**Directive:**
Pull out every line below that contains the word "choices". Case counts when matching.

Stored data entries

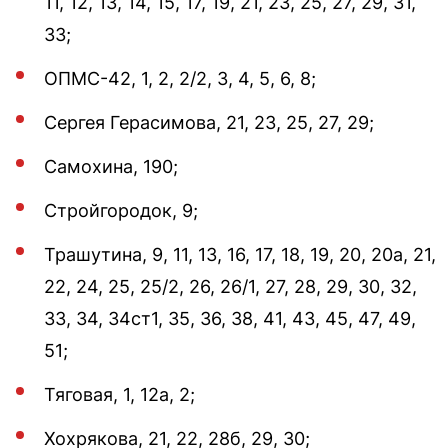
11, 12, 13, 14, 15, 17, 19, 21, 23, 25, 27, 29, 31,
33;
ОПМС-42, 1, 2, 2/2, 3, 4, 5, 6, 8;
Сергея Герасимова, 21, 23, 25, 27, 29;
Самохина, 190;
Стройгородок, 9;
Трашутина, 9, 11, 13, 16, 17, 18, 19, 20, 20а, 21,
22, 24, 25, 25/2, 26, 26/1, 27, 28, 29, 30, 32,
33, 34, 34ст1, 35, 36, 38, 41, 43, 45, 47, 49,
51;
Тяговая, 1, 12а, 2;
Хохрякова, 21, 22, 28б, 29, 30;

---

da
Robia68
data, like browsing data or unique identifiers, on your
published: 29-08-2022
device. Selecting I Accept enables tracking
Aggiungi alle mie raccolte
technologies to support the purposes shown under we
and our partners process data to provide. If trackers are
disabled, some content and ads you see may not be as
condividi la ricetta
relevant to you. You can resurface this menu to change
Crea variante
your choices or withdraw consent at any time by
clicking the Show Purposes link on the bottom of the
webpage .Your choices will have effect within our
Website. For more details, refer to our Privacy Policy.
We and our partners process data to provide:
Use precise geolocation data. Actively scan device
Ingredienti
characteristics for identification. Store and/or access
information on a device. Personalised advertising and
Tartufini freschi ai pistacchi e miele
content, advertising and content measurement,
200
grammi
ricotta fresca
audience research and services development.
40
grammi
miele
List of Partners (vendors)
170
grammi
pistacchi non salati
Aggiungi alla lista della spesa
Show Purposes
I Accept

**Solution to the problem:**
your choices or withdraw consent at any time by
webpage .Your choices will have effect within our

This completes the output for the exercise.